Mark 6:35

When it grew late, his disciples came up to him, and said, “This is a lonely spot, and it is already late.


it is late in the day
I repeat
it is late in the day
remember
we are on retreat
yes
intended to rest
but
the crowds
O
the crowds
here
a retreat setting
without
a retreat result
when
will you stop teaching
and comfort our hunger
for
it is late in the day
truly
it is late in the day


The Twelve were tired before they began what was to be a time of respite. Another retreat is alright if it must be, but a vacation, O, a vacation, that would be the ticket. Now at the end of a day that revealed there was not going to be a party just for them, the isolation of the crowded place they found themselves in began to grate.

With these few words we shift from the reports of the Victory Tour of the Twelve to an example of how short-lived our high-points are and how easily they are lost.

LaVerdiere172 clarifies this shift:

With the contrasting reaction of Jesus and the disciples, the setting is complete and the story is engaged. Jesus accepted to be shepherd for the crowd, but the disciples, overwhelmed by the size of the crowd and the harsh conditions of the desert, refused. They even asked Jesus the shepherd to send the crowd away.

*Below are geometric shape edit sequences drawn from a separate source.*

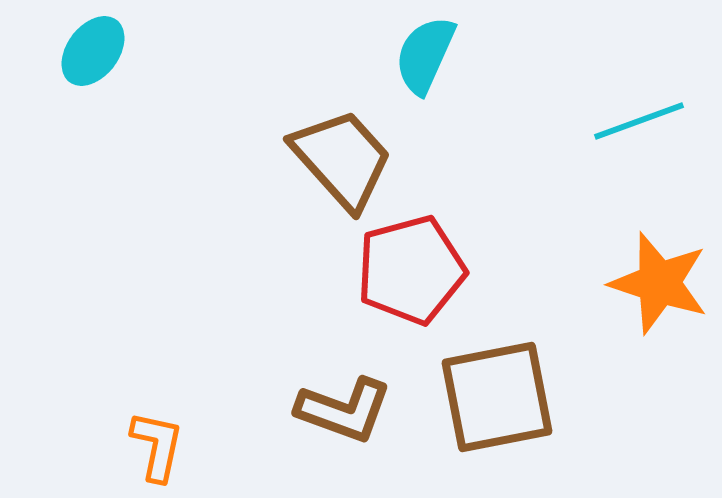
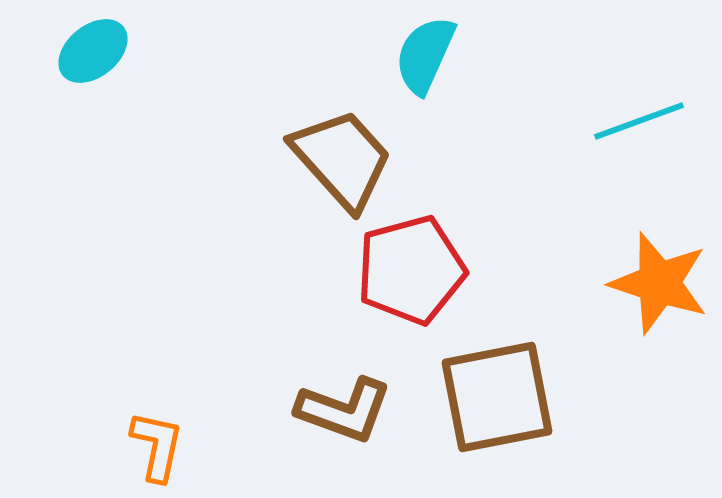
cyan ellipse: rotated 14 degrees clockwise
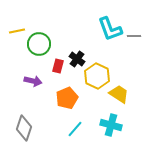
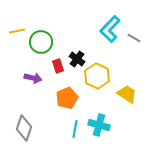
cyan L-shape: rotated 64 degrees clockwise
gray line: moved 2 px down; rotated 32 degrees clockwise
green circle: moved 2 px right, 2 px up
red rectangle: rotated 32 degrees counterclockwise
purple arrow: moved 3 px up
yellow trapezoid: moved 8 px right
cyan cross: moved 12 px left
cyan line: rotated 30 degrees counterclockwise
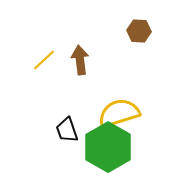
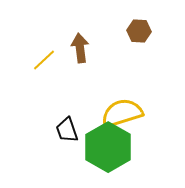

There is much irony in the contrast. Jesus had sent his disciples to a desert place where they might rest and find nourishment (6:31). The disciples wanted the crowd sent away from the desert back to the farms and villages to find themselves something to eat (6:35–36). It did not occur to them how they would find nourishment for themselves in the desert.

Earlier Jesus had sent the disciples on mission with instructions to take no food, no money, not even a sack for the Exodus journey. Jesus’ intention was that they should not rely on such things to fulfill their mission. But now with the vast crowd in the desert, and without food and money, they felt totally unable to fulfill their mission and were prepared to abandon it.

Readers of Mark are responders to Mark. Pause for a reflection on where you might be on the brag—whine continuum.